David Coon dans son bureau.

David Coon, député de Fredericton-Sud et chef du Parti vert du Nouveau-Brunswick, affirme qu'il faut améliorer les communications en matière de santé publique (archives).

Photo : Radio-Canada / Mikael Mayer

Radio-Canada

Deux chefs politiques qui siègent au comité multipartite sur la COVID-19 au Nouveau-Brunswick estiment que les communications du gouvernement en matière de règles sanitaires portent à confusion plus que jamais.

Le chef du Parti vert, David Coon, affirme que la majorité de la population ne comprend pas les consignes de santé publique à respecter.

Il s’est exprimé à ce sujet vendredi lors d’une entrevue à la radio de CBC à laquelle participaient aussi les autres chefs de parti.

Coon dit croire que la plupart des gens veulent respecter les consignes, mais qu’il est difficile pour eux de trouver des explications claires, concises et convaincantes.

La médecin hygiéniste en chef, la Dre Jennifer Russell, conseille souvent aux gens de consulter le site web du gouvernement, mais M. Coon juge qu’il est difficile de s’y retrouver. Il qualifie ces renseignements de méli-mélo comprenant des mots difficiles à comprendre pour le public.

Le problème de communication est sérieux et il doit être corrigé, ajoute David Coon. Il dit recommander au gouvernement de Blaine Higgs de lancer une campagne dans les médias et sur d’autres plateformes pour mieux renseigner le public.

Kris Austin en entrevue.

Le chef de l’Alliance des gens du Nouveau-Brunswick, Kris Austin, explique qu'il a du mal à comprendre certaines règles de santé publique, et ce, même s'il siège au comité multipartite (archives).

Photo : CBC/Jordan Gill

Le chef de l’Alliance des gens, Kris Austin, est d’accord avec David Coon.

Dans bien des cas, explique M. Austin, les informations qui proviennent des réunions du comité avec le ministère de la Santé sont contradictoires. L’information, dit-il, change souvent parce que la situation évolue et cela porte à confusion.

Les communications de la Santé publique doivent être simplifiées et cohérentes autant que possible, souligne M. Austin.

La Dre Russell et le premier ministre Higgs se contredisent sur la question des rassemblements, selon ces deux membres du comité multipartite. La médecin hygiéniste en chef a conseillé aux gens dans les zones jaunes de se limiter à six contacts rapprochés, safe six, tandis que Blaine Higgs a affirmé qu’un rassemblement intérieur de 20 personnes ou moins est acceptable.

Blaine Higgs s'explique

La limite permise est bel et bien de 20 personnes, confirme le premier ministre Higgs. Il explique que la Dre Russell recommande pour sa part de réduire autant que possible les rassemblements et il dit être d’accord avec cette prise de position même si cela n’est pas une règle formelle.
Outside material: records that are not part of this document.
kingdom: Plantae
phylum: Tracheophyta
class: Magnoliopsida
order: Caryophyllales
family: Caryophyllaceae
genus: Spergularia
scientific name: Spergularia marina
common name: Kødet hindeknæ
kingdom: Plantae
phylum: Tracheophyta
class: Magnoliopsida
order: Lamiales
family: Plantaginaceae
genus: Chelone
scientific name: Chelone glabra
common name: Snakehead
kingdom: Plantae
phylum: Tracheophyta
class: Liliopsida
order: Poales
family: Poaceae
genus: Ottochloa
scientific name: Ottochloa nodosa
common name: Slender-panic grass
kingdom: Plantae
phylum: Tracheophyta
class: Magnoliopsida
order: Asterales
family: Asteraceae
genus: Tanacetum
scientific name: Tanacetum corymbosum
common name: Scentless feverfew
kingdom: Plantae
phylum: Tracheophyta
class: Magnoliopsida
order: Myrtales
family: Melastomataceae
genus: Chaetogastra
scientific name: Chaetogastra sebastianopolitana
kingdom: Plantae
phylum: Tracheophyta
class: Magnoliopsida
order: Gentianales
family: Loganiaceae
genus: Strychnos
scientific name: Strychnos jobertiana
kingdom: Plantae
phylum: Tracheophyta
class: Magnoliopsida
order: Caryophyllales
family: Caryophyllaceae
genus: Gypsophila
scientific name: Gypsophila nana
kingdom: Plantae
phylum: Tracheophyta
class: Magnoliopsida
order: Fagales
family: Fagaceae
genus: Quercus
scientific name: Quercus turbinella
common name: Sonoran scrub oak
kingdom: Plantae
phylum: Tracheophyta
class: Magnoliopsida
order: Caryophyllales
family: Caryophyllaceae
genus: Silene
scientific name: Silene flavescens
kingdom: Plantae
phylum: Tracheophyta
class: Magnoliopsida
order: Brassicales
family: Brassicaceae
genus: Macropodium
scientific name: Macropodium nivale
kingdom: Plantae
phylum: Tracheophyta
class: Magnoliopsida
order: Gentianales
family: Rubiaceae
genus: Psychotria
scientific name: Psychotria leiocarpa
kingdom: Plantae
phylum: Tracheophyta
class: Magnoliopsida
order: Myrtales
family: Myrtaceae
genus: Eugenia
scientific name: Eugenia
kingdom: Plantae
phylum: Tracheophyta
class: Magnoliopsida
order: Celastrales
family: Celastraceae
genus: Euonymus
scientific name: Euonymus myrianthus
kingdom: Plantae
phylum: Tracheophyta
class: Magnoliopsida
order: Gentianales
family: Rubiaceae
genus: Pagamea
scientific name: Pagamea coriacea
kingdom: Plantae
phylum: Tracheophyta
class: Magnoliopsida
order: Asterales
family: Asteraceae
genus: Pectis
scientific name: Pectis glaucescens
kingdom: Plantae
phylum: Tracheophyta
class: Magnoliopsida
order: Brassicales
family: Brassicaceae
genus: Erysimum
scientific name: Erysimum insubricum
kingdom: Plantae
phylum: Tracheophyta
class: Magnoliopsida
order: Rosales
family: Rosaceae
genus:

Blaine Higgs dit comprendre que ce genre de chose peut porter à confusion.

Blaine Higgs donne un point de presse.

Le premier ministre du Nouveau-Brunswick, Blaine Higgs, a prévenu la population du risque que les régions en phase orange passent au rouge si le nombre de cas de COVID-19 continue d'y augmenter.

Photo : Radio-Canada

Le premier ministre explique que les rassemblements sont limités à 20 personnes dans les régions en phase jaune. Cependant, dans les régions en phase orange, les gens doivent se limiter à leur famille immédiate. C’est pourquoi, dans ce dernier cas, on parle de six comme d’un nombre raisonnable de personnes sous un même toit.

La phase orange doit être considérée comme un avertissement

Le fait que la région de Moncton soit passée en phase orange une deuxième fois en un mois doit mener à une prise de conscience, selon le chef intérimaire du Parti libéral et de l’opposition officielle, Roger Melanson.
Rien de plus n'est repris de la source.